When a few years later my grandfather was diagnosed with esophagus cancer, I had lost the fear of illness and death, and could be there for him in a better way and up to today treasure the talks we had in his last months.

Two years later I enrolled at Copenhagen University of Medicine. To earn a living while studying, I worked in 30 different hospitals and nursing homes from the bottom and up in across departments. I got to know all the ups and downs in the Danish healthcare system and how to navigate it, if you want something done. Before I graduated from med school my mother called and said she seemed to have broken a rib, as she was very careful with regular health screenings, a breast cancer diagnosis was not the first that came to mind. I took her to emergency room and an X-ray confirmed the broken rib, and I had my first of what was to become an endless row of discussions with the responsible doctor, as I thought the X-ray was not typical, and could indicate breast cancer. However, I was too inexperienced to be convinced that I was right and the ER doctor was wrong, so we were dismissed and I did not insist on taking her to another hospital or a more specialised hospital in Germany or Sweden. So valuable time was lost and the breast cancer diagnosis of my mother was further delayed beyond the point of meaningful intervention. Proper screening could have saved her life at that time. What I only realized years later is that all women with dense breasts should be screened by MRI and not by a mammogram – a fact is well known among specialist since 1986, yet still not mainstream procedure today!

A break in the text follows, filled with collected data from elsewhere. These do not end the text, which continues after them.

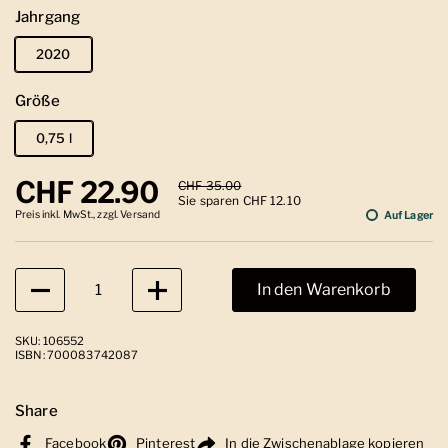
Jahrgang
2020
Größe
0,75 l
Regulärer Preis
CHF 22.90
Sale-Preis
CHF 35.00
Sie sparen CHF 12.10
Preis inkl. MwSt., zzgl. Versand
Auf Lager
Anzahl
In den Warenkorb
SKU: 106552
ISBN: 700083742087
Share
Facebook
Pinterest
In die Zwischenablage kopieren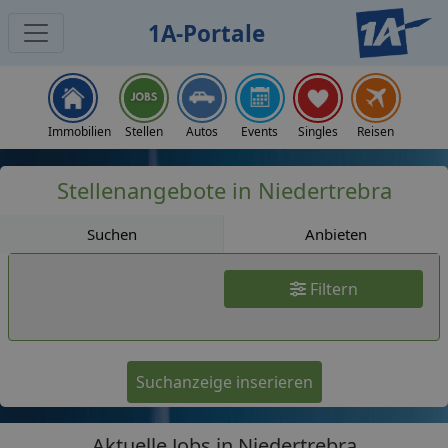
1A-Portale
Jobs
Immobilien
Stellen
Autos
Events
Singles
Reisen
Stellenangebote in Niedertrebra
Suchen
Anbieten
Filtern
Suchanzeige inserieren
Aktuelle Jobs in Niedertrebra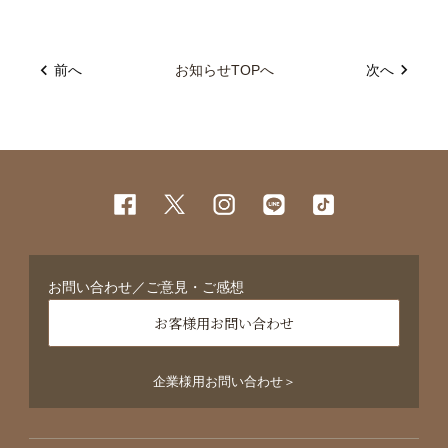
前へ
お知らせTOPへ
次へ
お問い合わせ／ご意見・ご感想
お客様用お問い合わせ
企業様用お問い合わせ＞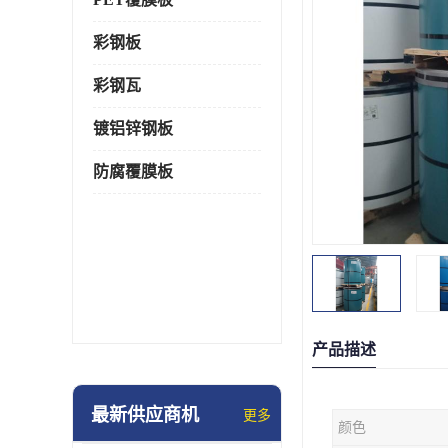
彩钢板
彩钢瓦
镀铝锌钢板
防腐覆膜板
产品描述
最新供应商机
更多
颜色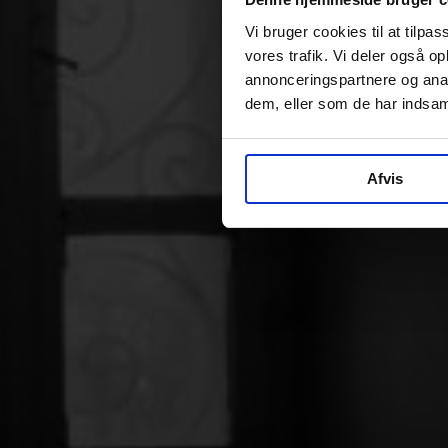
Vi bruger cookies til at tilpas
vores trafik. Vi deler også 
annonceringspartnere og anal
dem, eller som de har indsaml
Afvis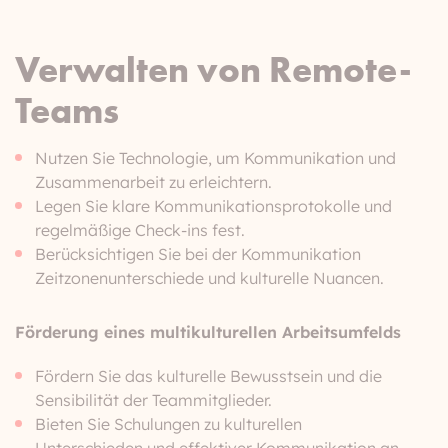
Verwalten von Remote-
Teams
Nutzen Sie Technologie, um Kommunikation und
Zusammenarbeit zu erleichtern.
Legen Sie klare Kommunikationsprotokolle und
regelmäßige Check-ins fest.
Berücksichtigen Sie bei der Kommunikation
Zeitzonenunterschiede und kulturelle Nuancen.
Förderung eines multikulturellen Arbeitsumfelds
Fördern Sie das kulturelle Bewusstsein und die
Sensibilität der Teammitglieder.
Bieten Sie Schulungen zu kulturellen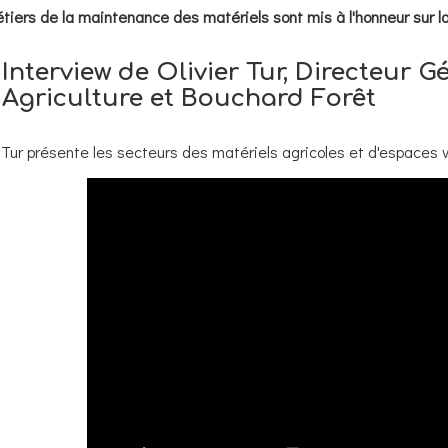
tiers de la maintenance des matériels sont mis à l'honneur sur 
Interview de Olivier Tur, Directeur 
Agriculture et Bouchard Forêt
r Tur présente les secteurs des matériels agricoles et d'espaces v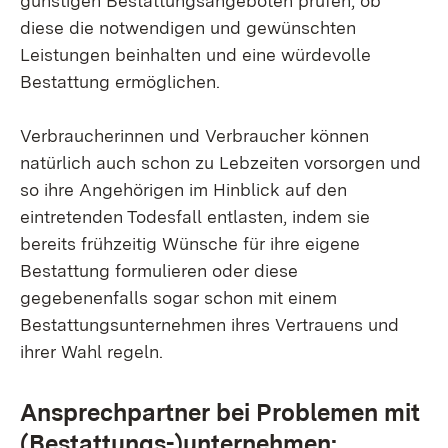
günstigen Bestattungsangeboten prüfen, ob
diese die notwendigen und gewünschten
Leistungen beinhalten und eine würdevolle
Bestattung ermöglichen.
Verbraucherinnen und Verbraucher können
natürlich auch schon zu Lebzeiten vorsorgen und
so ihre Angehörigen im Hinblick auf den
eintretenden Todesfall entlasten, indem sie
bereits frühzeitig Wünsche für ihre eigene
Bestattung formulieren oder diese
gegebenenfalls sogar schon mit einem
Bestattungsunternehmen ihres Vertrauens und
ihrer Wahl regeln.
Ansprechpartner bei Problemen mit
(Bestattungs-)unternehmen:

As a young physician, I joined the pharmaceutical and biotech industry to lead the development of numerous new medical products while helping those that contacted me from all over the world, navigating the healthcare system and finding best possible treatments.
“If a treatment is not available, it can be developed.”

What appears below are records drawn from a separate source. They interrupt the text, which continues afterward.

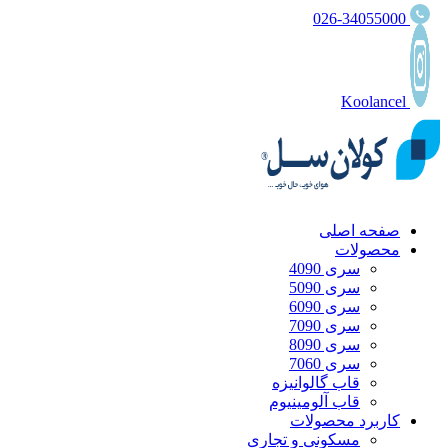
026-34055000
Koolancel
صفحه اصلی
محصولات
سری 4090
سری 5090
سری 6090
سری 7090
سری 8090
سری 7060
قاب گالوانیزه
قاب آلومینیوم
کاربرد محصولات
مسکونی و تجاری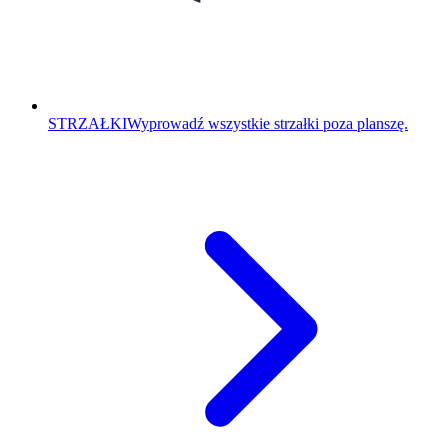
STRZAŁKI
Wyprowadź wszystkie strzałki poza planszę.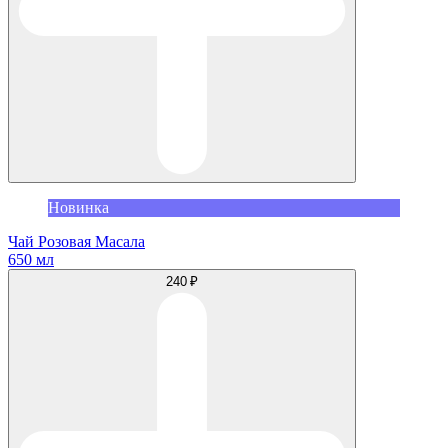
Новинка
Чай Розовая Масала
650 мл
240 ₽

The rest of my story is for LinkedIn or a late evening conversation; let me just say, my job at Rigi Care builds on the decades of my medical journey, but remains challenging every day, as international science and research constantly move the boundaries for what is possible to treat and how best to treat it – combined with the infinite number of ways we humans get into health trouble, abuse our health, or lack the knowledge to care for ourselves in a better way in the middle of our busy, demanding lives.